*Work to complete*.
(a) In the Bharatanatyam interview, translate this sentence into Spanish: "All it took them was one exposure to a dance performance."
(b) According to the Bharatanatyam interview, what has Bharatanatyam traditionally been used to communicate?
(c) List the themes that the dancer in the Bharatanatyam interview names as more relevant to our society.

*Text excerpt*.
(begin)

ACF: Were you ever challenged by your friends and peer group?
RS: Yes, of course. A lot of them had a very strange kind of curiosity and they had formed a general perception as to how a male could perform Bharatanatyam. I used to invite them to watch my performance and other male dancers once and it helped shatter their preconceived notions. All it took them was one exposure to a dance performance. To some extent there is a much wider acceptance of men doing classical dance.
ACF: Being a male in a woman dominated field, have you ever felt any pressure?
RS: My gurus constantly reminded me that you are a man and dance like one. I am thankful that I have seen some of the most masculine male dancers in my grandmother and mother’s group. This comes as a refreshing change to many people. The best feedback I have got after a performance is “Wow you are so graceful and masculine at the same time.”
ACF: When and how did you get this idea of using dance to communicate awareness of social issues?
RS: Traditionally Bharatanatyam has been used to communicate mythological tales and religious ceremonies. As I started performing for a diverse range of audiences, I gradually started questioning the relevance of age-old stories described in Bharatanatyam. Since then I have been continuously building up my repertoire to tackle themes more relevant to our society like climate change, globalization, redefining gender roles and long-distance relationships. My grandmother in late 1940’s used Bharatanatyam as a tool to narrate socially impactful stories such as deforestation and destruction of environment, dowry and its evil impact on women. It was so contemporary in her time to think of these issues.
ACF: What is the relevance of the title “In the Shadow of the Gods?” Please elaborate on it and its significance in daily life.

(end)

*Information shown*.
(begin)

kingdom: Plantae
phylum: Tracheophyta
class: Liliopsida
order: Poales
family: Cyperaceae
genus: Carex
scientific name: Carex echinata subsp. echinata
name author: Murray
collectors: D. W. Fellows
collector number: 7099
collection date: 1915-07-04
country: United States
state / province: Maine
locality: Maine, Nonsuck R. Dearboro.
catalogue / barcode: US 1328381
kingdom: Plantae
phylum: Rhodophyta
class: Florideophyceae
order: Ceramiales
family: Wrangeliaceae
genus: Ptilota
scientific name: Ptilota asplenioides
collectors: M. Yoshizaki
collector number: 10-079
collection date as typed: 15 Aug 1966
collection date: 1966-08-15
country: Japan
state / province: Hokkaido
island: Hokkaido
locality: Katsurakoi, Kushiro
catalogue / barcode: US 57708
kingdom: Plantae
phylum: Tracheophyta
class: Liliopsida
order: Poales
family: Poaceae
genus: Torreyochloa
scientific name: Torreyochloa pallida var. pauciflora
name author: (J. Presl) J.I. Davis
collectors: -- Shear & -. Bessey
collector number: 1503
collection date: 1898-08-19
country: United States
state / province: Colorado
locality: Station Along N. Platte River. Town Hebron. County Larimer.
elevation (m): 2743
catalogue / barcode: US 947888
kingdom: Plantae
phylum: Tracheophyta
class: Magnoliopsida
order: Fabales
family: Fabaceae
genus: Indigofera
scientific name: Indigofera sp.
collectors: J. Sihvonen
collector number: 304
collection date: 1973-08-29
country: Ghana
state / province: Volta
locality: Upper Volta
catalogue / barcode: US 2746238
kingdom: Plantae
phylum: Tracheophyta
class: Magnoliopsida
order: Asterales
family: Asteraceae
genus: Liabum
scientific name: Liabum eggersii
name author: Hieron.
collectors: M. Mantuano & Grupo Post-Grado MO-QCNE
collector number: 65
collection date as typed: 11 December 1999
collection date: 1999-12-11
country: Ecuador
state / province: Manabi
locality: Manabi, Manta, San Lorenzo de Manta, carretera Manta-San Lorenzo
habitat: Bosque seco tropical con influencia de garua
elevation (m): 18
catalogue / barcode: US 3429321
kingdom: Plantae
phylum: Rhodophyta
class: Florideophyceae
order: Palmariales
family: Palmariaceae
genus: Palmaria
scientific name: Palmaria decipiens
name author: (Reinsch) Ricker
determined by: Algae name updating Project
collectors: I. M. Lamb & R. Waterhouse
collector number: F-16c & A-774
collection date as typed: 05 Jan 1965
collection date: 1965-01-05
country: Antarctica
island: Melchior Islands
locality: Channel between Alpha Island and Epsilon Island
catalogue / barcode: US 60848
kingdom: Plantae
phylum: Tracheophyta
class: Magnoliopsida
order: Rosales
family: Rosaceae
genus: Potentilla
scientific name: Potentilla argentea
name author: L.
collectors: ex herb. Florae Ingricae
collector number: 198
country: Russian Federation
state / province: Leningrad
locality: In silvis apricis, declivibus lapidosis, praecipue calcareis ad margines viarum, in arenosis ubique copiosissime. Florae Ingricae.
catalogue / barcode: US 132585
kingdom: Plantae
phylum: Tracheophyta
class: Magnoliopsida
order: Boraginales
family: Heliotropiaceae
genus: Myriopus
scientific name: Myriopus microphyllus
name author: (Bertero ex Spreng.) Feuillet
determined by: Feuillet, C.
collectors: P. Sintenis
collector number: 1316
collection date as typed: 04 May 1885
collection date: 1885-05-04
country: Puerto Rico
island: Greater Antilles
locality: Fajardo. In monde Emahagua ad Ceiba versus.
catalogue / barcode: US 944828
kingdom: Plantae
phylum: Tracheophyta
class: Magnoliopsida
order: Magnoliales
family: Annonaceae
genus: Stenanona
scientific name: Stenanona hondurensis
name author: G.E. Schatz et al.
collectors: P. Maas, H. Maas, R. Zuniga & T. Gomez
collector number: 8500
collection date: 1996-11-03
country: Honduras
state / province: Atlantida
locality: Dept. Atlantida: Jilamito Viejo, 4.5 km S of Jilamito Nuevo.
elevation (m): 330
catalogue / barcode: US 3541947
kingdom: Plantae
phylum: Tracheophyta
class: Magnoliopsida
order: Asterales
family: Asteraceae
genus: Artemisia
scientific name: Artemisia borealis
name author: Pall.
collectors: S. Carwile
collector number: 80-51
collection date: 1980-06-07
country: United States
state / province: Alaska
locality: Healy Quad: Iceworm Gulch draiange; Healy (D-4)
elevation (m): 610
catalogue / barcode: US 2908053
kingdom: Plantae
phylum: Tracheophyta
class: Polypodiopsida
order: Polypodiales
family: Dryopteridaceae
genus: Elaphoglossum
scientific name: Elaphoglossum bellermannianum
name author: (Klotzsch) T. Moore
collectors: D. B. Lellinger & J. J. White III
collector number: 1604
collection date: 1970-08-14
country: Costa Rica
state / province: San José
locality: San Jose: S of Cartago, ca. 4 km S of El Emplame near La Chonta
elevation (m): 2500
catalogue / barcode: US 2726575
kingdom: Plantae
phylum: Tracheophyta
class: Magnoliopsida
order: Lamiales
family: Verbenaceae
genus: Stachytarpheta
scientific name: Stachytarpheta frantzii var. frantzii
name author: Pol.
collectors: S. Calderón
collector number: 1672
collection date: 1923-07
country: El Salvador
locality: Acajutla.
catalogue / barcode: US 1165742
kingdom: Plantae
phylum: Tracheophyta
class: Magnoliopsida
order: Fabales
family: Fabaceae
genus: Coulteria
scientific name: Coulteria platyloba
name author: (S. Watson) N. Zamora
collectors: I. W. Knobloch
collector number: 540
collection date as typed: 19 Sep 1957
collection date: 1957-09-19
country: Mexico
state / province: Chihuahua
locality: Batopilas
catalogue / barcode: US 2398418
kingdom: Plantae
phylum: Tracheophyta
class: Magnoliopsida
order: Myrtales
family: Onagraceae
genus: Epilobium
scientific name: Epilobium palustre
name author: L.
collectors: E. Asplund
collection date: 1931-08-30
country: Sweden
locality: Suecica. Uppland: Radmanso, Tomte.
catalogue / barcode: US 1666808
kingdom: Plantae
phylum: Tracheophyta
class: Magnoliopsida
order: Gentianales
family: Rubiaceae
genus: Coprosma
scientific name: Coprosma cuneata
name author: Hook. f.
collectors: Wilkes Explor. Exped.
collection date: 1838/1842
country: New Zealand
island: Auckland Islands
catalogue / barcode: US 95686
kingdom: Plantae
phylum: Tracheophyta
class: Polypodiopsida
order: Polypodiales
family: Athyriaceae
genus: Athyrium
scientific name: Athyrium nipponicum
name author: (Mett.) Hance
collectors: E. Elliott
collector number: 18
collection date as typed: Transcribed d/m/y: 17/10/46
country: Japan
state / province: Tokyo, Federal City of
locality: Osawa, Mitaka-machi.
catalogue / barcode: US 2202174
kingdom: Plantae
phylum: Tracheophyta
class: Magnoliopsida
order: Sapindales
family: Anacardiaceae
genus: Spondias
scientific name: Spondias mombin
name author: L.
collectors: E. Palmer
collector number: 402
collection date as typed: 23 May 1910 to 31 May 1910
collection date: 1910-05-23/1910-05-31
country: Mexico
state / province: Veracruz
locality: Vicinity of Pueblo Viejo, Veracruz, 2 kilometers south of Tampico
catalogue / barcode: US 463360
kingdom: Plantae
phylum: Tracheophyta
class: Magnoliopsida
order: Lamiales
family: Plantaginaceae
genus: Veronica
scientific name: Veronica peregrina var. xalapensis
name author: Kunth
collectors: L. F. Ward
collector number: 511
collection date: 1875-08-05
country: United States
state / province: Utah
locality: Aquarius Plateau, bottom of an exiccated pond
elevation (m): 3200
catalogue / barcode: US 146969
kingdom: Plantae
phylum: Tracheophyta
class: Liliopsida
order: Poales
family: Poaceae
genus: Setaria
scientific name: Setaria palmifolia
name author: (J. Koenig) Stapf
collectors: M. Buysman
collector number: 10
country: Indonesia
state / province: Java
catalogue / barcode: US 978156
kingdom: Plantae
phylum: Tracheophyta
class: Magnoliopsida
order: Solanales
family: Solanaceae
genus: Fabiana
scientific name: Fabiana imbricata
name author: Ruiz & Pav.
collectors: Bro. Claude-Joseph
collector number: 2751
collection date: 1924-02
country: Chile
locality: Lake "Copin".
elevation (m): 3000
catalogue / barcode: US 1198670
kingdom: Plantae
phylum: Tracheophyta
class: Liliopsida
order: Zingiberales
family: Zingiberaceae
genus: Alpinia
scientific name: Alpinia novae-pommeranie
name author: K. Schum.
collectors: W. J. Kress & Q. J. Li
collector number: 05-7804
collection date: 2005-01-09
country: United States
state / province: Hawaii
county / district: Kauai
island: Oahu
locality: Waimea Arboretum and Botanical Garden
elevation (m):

(end)

*Expected outputs*.
(a) Les bastó con ver una sola vez una función de danza.

(b) Mythological tales and religious ceremonies.

(c)
- Climate change
- Globalization
- Redefining gender roles
- Long-distance relationships